Gerald Grandey, senior vice president of marketing and corporate development for Cameco, told the Nuclear Energy Institutes fuel cycle conference in 1996 that as of 2005, “using somewhat optimistic supply assumptions, including the less traditional supply sources, the market appears to be in balance or slightly short of supplies.”

Are there reasons to be optimistic? Figures estimate the total world recoverable resources of uranium at 3,256,000 tons. Existing power plants operational worldwide require 75,000 tons of uranium a year to produce roughly 17% of the total world power requirements. 

Current recoverable resources will only power existing reactors for four or five decades. Replacing power generated from fossil fuel with nuclear power would require a six-fold increase in the amount of recoverable uranium simply to provide the world with energy for half a century at the most. 

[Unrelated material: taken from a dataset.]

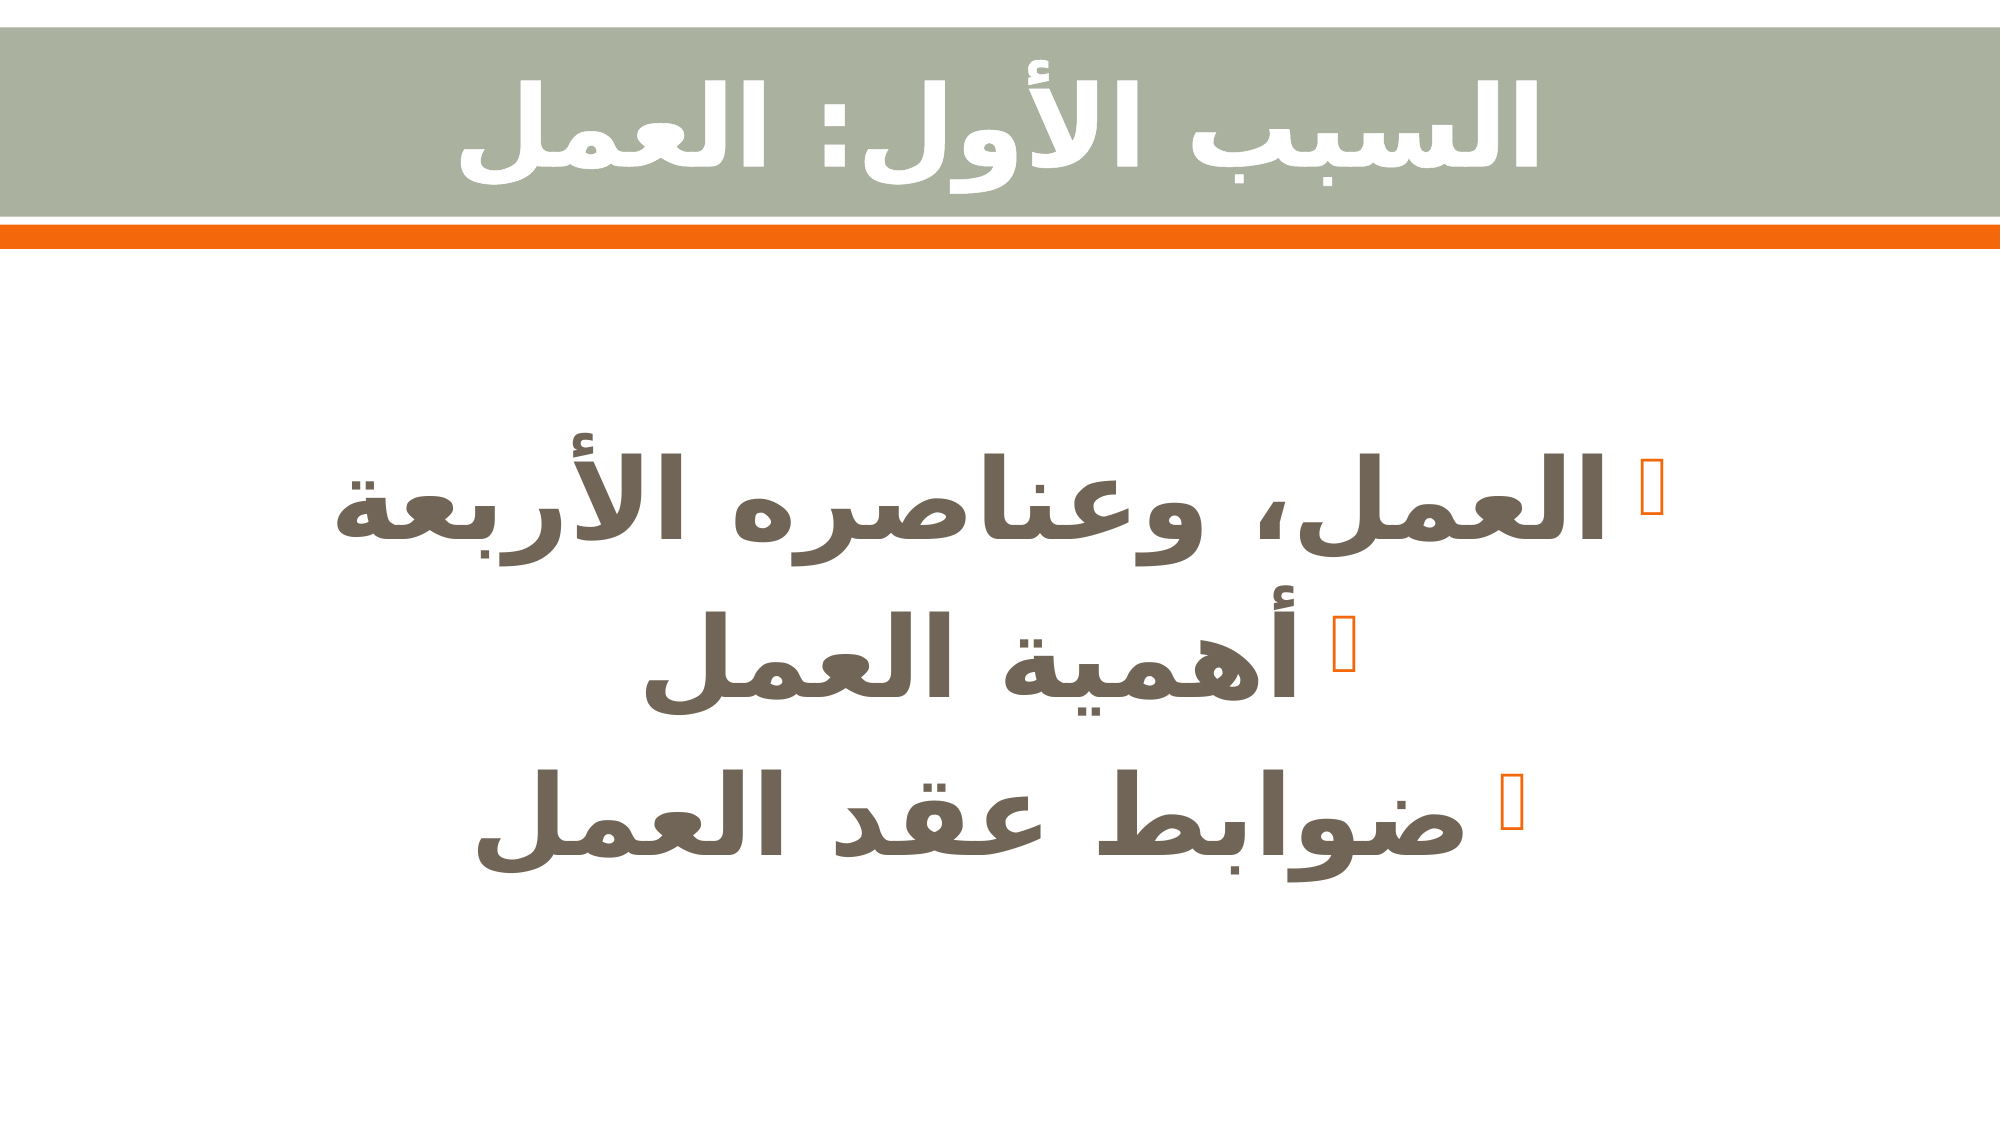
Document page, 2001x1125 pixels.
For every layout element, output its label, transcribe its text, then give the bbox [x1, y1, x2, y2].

The Future of Nuclear Energy

What does the future of nuclear energy look like? An ideal solution for dealing with radioactive waste is in the works. Paul Brown of International Fission Fuels, Inc., recommends the transmutation of spent fuels into “short lived or stable products.” 

This could be done with an accelerator-driven reactor that “may be used to ‘burn up’ spent fuel from fission reactors.” It would speed up electrons directed onto a metal such as tungsten in order to create gamma rays capable of disintegrating radioactive materials. This reaction would require about 1 MW of power and produce about 20 MW of power, so the use of multiple reactors would provide “a relatively cheap and safe source of power at the same time.” 

The fuel to generate this power is obviously abundant. All that needs doing is constructing an experimental prototype.

Until such reactors are made a reality, nuclear power will remain a threat to the global community for thousands of generations. Common sense has been lost somewhere along the line and current regulations in the US only cover the next 1,000 years. 

Yet, we continue to depend on a form of electrical generation that produces many times more radioactive waste and spent fuel than it uses, even though we are not sure how to dispose of the waste products. In fact, the production of nuclear energy would be more aptly called the production of lethal, uncontainable waste whose existence shatters the significance of our present electrical needs.

The nuclear power industry is focusing on ways to more efficiently generate power from uranium, and some hope that the answer lies in using breeder reactors. But so far the breeder reactor has proven too costly and dangerous a venture to offer much hope for a solution to our looming energy problem.

Assuming, momentarily, that scientists will discover more efficient ways of generating power from uranium, or that the breeder reactors become economically viable. Perhaps, vast new resources of uranium will be discovered. There are yet more compelling reasons for the world to think carefully before relying too heavily on nuclear power as the answer to the next century’s power problems.